Failures of fillings

THE price that one would pay to have a single filling done by nearly one hundred private dentists in Guyana is approximately 15 percent of a month’s salary of the average worker. Therefore, the average person would undoubtedly find it grievous if after such an investment the filling fails to live up to expectations. The situation is indeed calamitous if one considers that there is no guarantee for dental work done. So I will explore two major failures of fillings.

The persistence of toothache after a filling has been done and the problem of a filling falling out soon after its completion are the two most common delinquent factors encountered in restorative dentistry. It is relatively common and unfortunately wrong to be incited to have a simple filling done because of a toothache. Whenever a toothache drives someone to the dentist that person starts off at a disadvantage, implying that the successful outcome of treatment is not certain. This is because pain, especially severe pain, represents a signal that the pulp ( vascular nervous package) may be endangered.

Unless a patient is below 16 years of age, in which case the dental pulp exhibits a remarkable capacity to combat and overcome virtually any form of aggression, pulpitis (infection of the pulp) generally results in irreversible degeneration of the pulp. Incidentally, root canal therapy then becomes the required treatment. Needless to say, this is probably the most expensive of all routine dental procedures.

It, therefore, follows that a filling should be done in a tooth before any form of pain steps in. That is why it is so important that persons should have regular dental checks so that the dental practitioner may detect a carie in its incipient stage. In so doing, not only would the condition have the best chance of success, but the patient would be relatively certain to get the desired results from the treatment received.

Fillings sometimes become loose and fall out. There are basically two reasons why this happens. First, the filling material was not retained in the cavity simply because the cavity was not adequately constructed to hold the material in. In other words, the cavity was expulsive instead of retentive. A retentive cavity is just like the unique aperture in a cardboard puzzle in which the correct piece (filling material) fits exactly into the aperture and cannot be longitudinally retracted when hardened. It is the dentist’s responsibility to configure (drill) the cavity into a retentive shape (wide at the bottom, narrow at the opening) so that the hardened material cannot fall out.

Second, on occasions fillings fall out because the area of the tooth adjacent to the filling material becomes soft due to decay. Such decay is referred to as secondary caries, micro-leakage, seepage, or infiltration, and results in the cavity effectively becoming bigger than the block of filling material inside it. Usually, these failures occur more than three days after the procedure.

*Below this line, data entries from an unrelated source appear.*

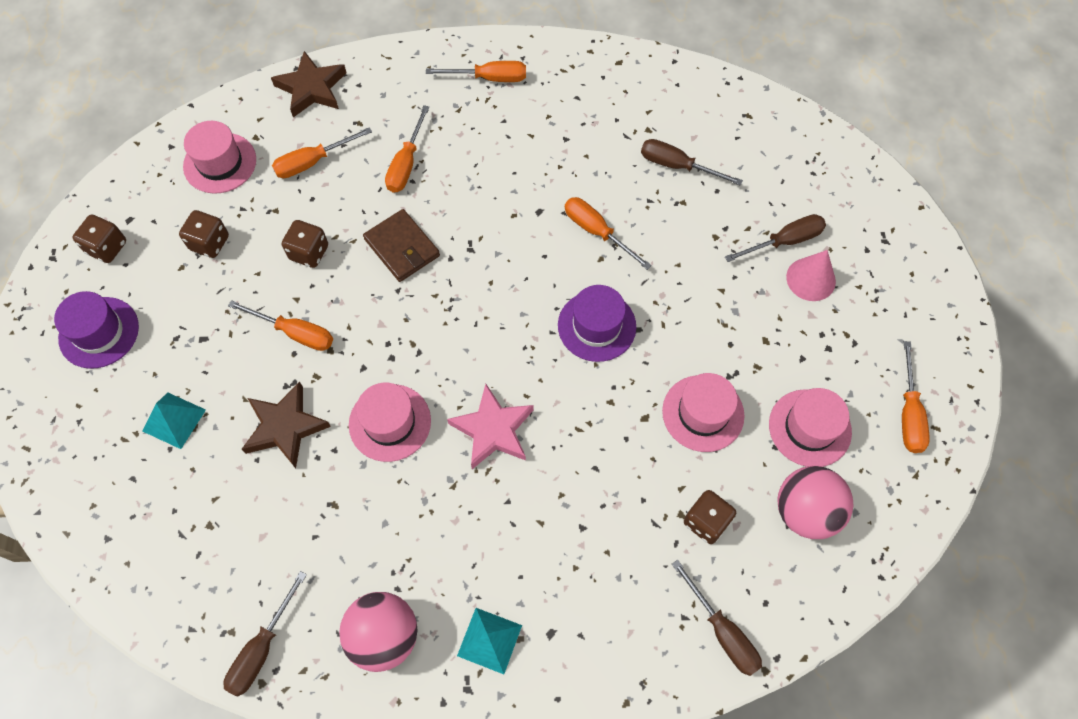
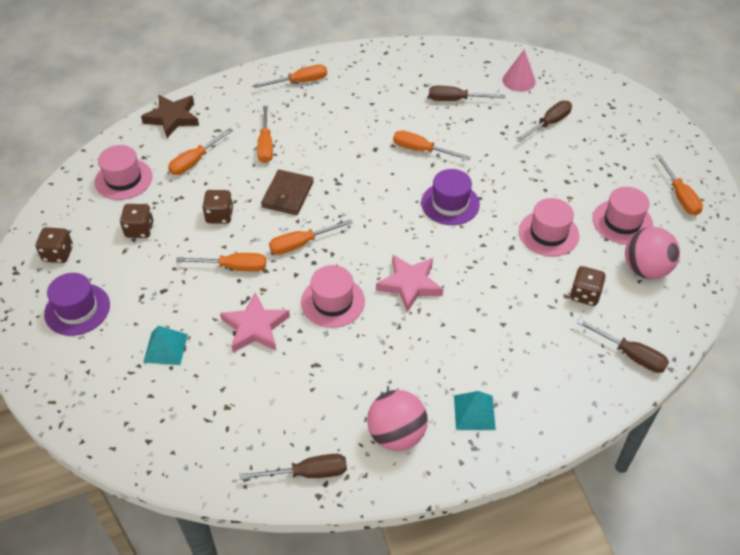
camera: 20 degrees left, 15 degrees down
(262, 649) = (307, 473): brown screwdriver -> brown screwdriver turned 105 degrees counterclockwise
(285, 427) = (255, 327): brown star -> pink star
(388, 326) = (301, 244): none -> orange screwdriver
(402, 247) = (288, 195): brown wallet -> brown wallet turned 75 degrees clockwise
(811, 279) = (577, 140): pink cone -> pink cone (519, 81)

Persons need to understand that the tooth/ material junction is generally incapable of totally prohibiting the penetration of bacteria and saliva into what is really a deep crack. So in theory, if one brushes a tooth’s crown which has intact enamel, once, then one must brush a crown with a filling 10 times as thorough as those without a filling. Is it not natural for a mother to take more care of a sick child than one that is healthy?